Задание 1: Выпишите из эссе о чувашском песенном фольклоре фрагмент от «Иногда встречаются выражения, не» до «довлеющие ей архетипы.».
Задание 2: Продолжите эссе о чувашском песенном фольклоре, начав сразу после последнего приведённого в нём предложения.

Исходный отрывок:

══════

Алексей Прокопьев
Эссе о чувашском песенном фольклоре
Мой земляк и однофамилец священник Константин Прокопьев в 1903 году писал: " В чувашской поэзии часто бросаются в глаза отрывочность изложения, бессвязность, неясность сравнений, странные переходы от одной мысли к другой.
Иногда встречаются выражения, не имеющие действительного смысла. Объясняется это тем, что чуваши весьма любят в стихах созвучие в словах (аллитерация) и рифму, причем под рифму они подгоняют слова не только в конце, но часто и в начале стиха. Из лю6ви к рифме и созвучию они часто жертвуют и смыслом песни, и связностью построения ".
Что верно, то верно. Любовь к рифме и созвучию у чувашей никаких сомнений не вызывает. Но соответствует ли истине несколько свысока брошенное замечание о том, что чуваш часто готов пожертвовать смыслом? Этот слегка поверхностный взгляд, несмотря на то, что автор пассажа - сам и чувашей, выдает в нем священника-неофита, из рвения и по сану своему не умеющего в принципиально нехристианской картине мира распознать довлеющие ей архетипы.
Попробуем вглядеться в наиболее странно звучащие места из сборника чувашских песен Ашмарина. Я нарочно буду давать нелитературный, буквальный подстрочник, выполненный профессором Императорского Казанского университета.
Чуваш поет о том, что он слышит. А слышит он пение птиц. VI:
" Привольно поет кукушка между листьев и почек деревьев; привольно поет соловей между осокою и тростником; а вся эта наша жизнь только и проходит, что между одними заботами и горестями ".

══════

Извлечённые сведения:
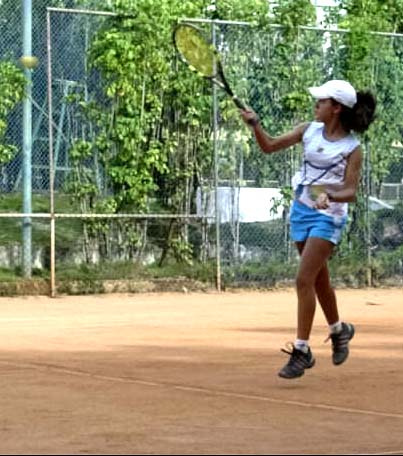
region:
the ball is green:
[22, 48, 45, 75]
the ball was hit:
[19, 43, 38, 66]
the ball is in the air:
[20, 46, 38, 68]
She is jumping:
[265, 313, 371, 410]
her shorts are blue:
[276, 213, 351, 243]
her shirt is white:
[290, 102, 353, 217]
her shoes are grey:
[255, 319, 358, 396]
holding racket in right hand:
[134, 18, 288, 134]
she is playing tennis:
[97, 47, 376, 337]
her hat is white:
[306, 62, 366, 108]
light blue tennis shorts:
[289, 201, 344, 244]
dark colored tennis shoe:
[279, 353, 316, 377]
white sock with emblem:
[293, 338, 310, 351]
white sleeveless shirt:
[305, 122, 348, 209]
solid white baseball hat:
[307, 77, 357, 104]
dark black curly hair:
[355, 90, 377, 127]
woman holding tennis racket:
[176, 23, 263, 147]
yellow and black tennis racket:
[167, 24, 243, 104]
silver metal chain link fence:
[242, 226, 274, 242]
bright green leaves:
[0, 59, 20, 123]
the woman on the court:
[164, 15, 387, 374]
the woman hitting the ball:
[164, 7, 378, 399]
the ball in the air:
[10, 53, 43, 73]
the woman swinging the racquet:
[160, 10, 401, 399]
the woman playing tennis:
[160, 15, 363, 389]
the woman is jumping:
[163, 14, 377, 381]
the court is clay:
[8, 301, 401, 450]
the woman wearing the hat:
[292, 71, 355, 111]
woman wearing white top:
[286, 118, 365, 222]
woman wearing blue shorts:
[265, 197, 354, 250]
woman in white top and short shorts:
[156, 7, 389, 386]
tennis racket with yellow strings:
[156, 12, 270, 151]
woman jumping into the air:
[217, 70, 370, 390]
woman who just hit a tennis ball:
[225, 72, 383, 388]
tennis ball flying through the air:
[14, 49, 43, 76]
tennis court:
[3, 281, 400, 454]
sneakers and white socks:
[271, 315, 361, 388]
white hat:
[297, 70, 363, 115]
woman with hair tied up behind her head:
[229, 70, 386, 396]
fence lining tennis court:
[0, 1, 402, 285]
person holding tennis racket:
[167, 16, 389, 383]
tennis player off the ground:
[171, 12, 369, 390]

══════

Поле ответа 1:
Иногда встречаются выражения, не имеющие действительного смысла. Объясняется это тем, что чуваши весьма любят в стихах созвучие в словах (аллитерация) и рифму, причем под рифму они подгоняют слова не только в конце, но часто и в начале стиха. Из лю6ви к рифме и созвучию они часто жертвуют и смыслом песни, и связностью построения ".
Что верно, то верно. Любовь к рифме и созвучию у чувашей никаких сомнений не вызывает. Но соответствует ли истине несколько свысока брошенное замечание о том, что чуваш часто готов пожертвовать смыслом? Этот слегка поверхностный взгляд, несмотря на то, что автор пассажа - сам и чувашей, выдает в нем священника-неофита, из рвения и по сану своему не умеющего в принципиально нехристианской картине мира распознать довлеющие ей архетипы.

Поле ответа 2:
Если реконструировать смысл, танцуя от русской печки, - виноват, русской песни, - то сразу бросается в глаза в общем расхожий параллелизм: жизнь сравнивается с птицами, а заботы и горести - с растительным миром. Горести и заботы для жизни - все равно что осока и тростник для птиц. И если не особенно вдумываться, то смысл получается таким – что может быть привычнее, естественнее в жизни, чем заботы и горести. Действительно, на фоне такого банального смысла все странности текста могут по-казаться нелепостями или неловкостями. Можно только недоумевать по поводуневразумительного " между листьев и почек деревьев " . Но все дело как раз вэтом " между " . Словом " между " задается пространство, без определения которого ни одна чувашская песня не обходится. Мир явлен обязательно г д е-т о, пространственные координаты - непременное условие для его явления и бытия. Мало того, словом " между " пространству немедленно придается сакральный смысл, ведь если ты между чем-то и чем-то, потеряться уже никак нельзя, и от забот и горестей никуда не деться.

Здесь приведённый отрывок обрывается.